• TASK INSTRUCTIONS
Output the lines running from the one containing "family: Helicidae" through the end of the records as a Markdown table with two columns, Row and Line. Number each row and leave out any blank lines.

(Stored data)
▶

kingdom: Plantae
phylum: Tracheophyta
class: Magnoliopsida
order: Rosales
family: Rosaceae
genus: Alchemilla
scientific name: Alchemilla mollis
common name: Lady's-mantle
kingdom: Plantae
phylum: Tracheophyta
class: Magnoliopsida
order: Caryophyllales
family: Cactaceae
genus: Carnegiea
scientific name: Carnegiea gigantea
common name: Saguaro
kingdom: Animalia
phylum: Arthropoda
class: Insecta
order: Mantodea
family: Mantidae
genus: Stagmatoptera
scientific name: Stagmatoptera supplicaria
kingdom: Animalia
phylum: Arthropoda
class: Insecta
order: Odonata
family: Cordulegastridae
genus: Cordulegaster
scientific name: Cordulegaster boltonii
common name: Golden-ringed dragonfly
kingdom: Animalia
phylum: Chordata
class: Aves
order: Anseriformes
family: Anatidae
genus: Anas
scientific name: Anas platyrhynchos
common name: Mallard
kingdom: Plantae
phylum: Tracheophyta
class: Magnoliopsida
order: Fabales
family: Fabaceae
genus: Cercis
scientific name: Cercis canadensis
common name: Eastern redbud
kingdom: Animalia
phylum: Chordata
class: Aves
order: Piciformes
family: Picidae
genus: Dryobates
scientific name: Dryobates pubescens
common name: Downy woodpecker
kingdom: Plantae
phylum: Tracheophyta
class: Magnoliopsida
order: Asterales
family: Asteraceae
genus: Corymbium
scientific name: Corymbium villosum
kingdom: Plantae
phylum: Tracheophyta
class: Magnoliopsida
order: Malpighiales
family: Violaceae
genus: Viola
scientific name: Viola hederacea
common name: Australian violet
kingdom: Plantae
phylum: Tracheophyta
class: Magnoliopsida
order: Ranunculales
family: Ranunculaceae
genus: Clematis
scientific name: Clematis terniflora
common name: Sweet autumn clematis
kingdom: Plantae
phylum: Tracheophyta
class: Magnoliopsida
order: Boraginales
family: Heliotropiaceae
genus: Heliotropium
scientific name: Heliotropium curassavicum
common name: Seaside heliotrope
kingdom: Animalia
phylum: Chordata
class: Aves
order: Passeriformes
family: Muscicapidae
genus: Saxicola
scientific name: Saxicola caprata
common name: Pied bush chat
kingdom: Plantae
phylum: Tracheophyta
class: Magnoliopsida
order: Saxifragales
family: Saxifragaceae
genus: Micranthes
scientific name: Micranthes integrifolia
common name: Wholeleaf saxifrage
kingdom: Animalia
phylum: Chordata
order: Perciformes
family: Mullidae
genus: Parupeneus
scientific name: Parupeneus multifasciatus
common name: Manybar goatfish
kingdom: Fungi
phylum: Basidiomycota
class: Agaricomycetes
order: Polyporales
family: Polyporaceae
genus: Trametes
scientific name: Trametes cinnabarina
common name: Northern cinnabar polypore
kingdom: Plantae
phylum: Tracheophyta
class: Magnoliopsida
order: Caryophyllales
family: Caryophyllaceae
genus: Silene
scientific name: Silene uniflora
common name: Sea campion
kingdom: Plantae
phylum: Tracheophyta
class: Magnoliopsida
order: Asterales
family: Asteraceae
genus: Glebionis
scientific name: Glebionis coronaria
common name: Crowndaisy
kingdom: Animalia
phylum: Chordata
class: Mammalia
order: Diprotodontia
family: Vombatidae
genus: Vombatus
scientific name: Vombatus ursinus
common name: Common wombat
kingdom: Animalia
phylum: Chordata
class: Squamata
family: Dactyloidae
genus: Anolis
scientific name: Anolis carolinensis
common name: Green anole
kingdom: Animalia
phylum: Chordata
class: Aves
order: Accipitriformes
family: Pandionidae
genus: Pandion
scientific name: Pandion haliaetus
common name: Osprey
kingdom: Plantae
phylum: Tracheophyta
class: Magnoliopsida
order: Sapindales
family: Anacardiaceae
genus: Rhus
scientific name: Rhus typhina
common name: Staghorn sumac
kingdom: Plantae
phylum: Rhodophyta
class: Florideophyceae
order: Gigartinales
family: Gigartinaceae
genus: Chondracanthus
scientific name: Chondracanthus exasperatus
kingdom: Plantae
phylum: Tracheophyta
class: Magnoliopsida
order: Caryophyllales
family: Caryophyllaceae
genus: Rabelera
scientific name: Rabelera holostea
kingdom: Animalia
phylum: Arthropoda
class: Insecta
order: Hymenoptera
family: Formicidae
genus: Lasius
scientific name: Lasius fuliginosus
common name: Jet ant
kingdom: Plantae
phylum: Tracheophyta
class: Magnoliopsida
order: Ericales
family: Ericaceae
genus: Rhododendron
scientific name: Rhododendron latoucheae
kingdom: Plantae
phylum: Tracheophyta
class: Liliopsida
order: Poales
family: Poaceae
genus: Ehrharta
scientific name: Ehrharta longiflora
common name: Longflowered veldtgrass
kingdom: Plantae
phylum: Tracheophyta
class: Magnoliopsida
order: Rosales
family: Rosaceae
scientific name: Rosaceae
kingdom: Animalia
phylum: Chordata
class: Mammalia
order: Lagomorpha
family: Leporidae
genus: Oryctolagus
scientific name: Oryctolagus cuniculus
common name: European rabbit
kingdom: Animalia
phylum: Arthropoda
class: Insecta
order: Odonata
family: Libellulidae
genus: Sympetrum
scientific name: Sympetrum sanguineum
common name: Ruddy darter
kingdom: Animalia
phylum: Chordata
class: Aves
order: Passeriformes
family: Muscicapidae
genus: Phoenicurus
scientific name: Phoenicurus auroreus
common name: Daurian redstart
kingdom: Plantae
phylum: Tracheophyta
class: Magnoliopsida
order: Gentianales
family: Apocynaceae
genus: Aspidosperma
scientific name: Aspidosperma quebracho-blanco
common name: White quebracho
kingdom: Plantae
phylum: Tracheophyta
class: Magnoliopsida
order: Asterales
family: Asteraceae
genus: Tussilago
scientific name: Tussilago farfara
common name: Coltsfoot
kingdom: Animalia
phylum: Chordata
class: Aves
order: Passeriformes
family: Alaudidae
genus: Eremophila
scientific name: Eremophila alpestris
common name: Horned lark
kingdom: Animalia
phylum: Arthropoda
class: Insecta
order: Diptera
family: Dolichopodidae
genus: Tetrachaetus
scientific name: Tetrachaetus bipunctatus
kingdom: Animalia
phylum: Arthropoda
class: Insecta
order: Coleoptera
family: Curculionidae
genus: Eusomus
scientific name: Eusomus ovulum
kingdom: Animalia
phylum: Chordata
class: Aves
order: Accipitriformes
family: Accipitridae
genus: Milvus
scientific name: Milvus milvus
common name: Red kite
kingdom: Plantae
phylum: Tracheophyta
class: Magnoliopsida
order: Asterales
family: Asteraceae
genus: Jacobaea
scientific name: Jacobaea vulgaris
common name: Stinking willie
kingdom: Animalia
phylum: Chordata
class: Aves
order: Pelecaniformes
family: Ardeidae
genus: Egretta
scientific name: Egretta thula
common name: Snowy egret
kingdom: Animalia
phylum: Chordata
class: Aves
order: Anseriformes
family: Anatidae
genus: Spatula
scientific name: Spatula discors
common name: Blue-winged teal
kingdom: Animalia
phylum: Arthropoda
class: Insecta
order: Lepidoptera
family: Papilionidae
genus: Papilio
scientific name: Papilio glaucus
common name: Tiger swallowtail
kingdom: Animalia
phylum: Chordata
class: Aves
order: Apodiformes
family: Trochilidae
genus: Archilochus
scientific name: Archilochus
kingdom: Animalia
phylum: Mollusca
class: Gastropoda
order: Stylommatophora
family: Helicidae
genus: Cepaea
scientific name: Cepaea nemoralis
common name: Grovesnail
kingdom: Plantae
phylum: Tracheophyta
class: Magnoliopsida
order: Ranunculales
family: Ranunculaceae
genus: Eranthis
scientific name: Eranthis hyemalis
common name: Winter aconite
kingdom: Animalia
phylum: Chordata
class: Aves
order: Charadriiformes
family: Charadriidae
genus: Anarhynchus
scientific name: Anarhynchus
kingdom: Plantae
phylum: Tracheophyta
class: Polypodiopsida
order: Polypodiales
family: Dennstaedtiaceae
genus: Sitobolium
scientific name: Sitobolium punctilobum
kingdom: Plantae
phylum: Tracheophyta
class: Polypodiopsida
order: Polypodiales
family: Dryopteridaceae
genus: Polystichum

◀

• EXPECTED ANSWER
| Row | Line |
|---|---|
| 1 | family: Helicidae |
| 2 | genus: Cepaea |
| 3 | scientific name: Cepaea nemoralis |
| 4 | common name: Grovesnail |
| 5 | kingdom: Plantae |
| 6 | phylum: Tracheophyta |
| 7 | class: Magnoliopsida |
| 8 | order: Ranunculales |
| 9 | family: Ranunculaceae |
| 10 | genus: Eranthis |
| 11 | scientific name: Eranthis hyemalis |
| 12 | common name: Winter aconite |
| 13 | kingdom: Animalia |
| 14 | phylum: Chordata |
| 15 | class: Aves |
| 16 | order: Charadriiformes |
| 17 | family: Charadriidae |
| 18 | genus: Anarhynchus |
| 19 | scientific name: Anarhynchus |
| 20 | kingdom: Plantae |
| 21 | phylum: Tracheophyta |
| 22 | class: Polypodiopsida |
| 23 | order: Polypodiales |
| 24 | family: Dennstaedtiaceae |
| 25 | genus: Sitobolium |
| 26 | scientific name: Sitobolium punctilobum |
| 27 | kingdom: Plantae |
| 28 | phylum: Tracheophyta |
| 29 | class: Polypodiopsida |
| 30 | order: Polypodiales |
| 31 | family: Dryopteridaceae |
| 32 | genus: Polystichum |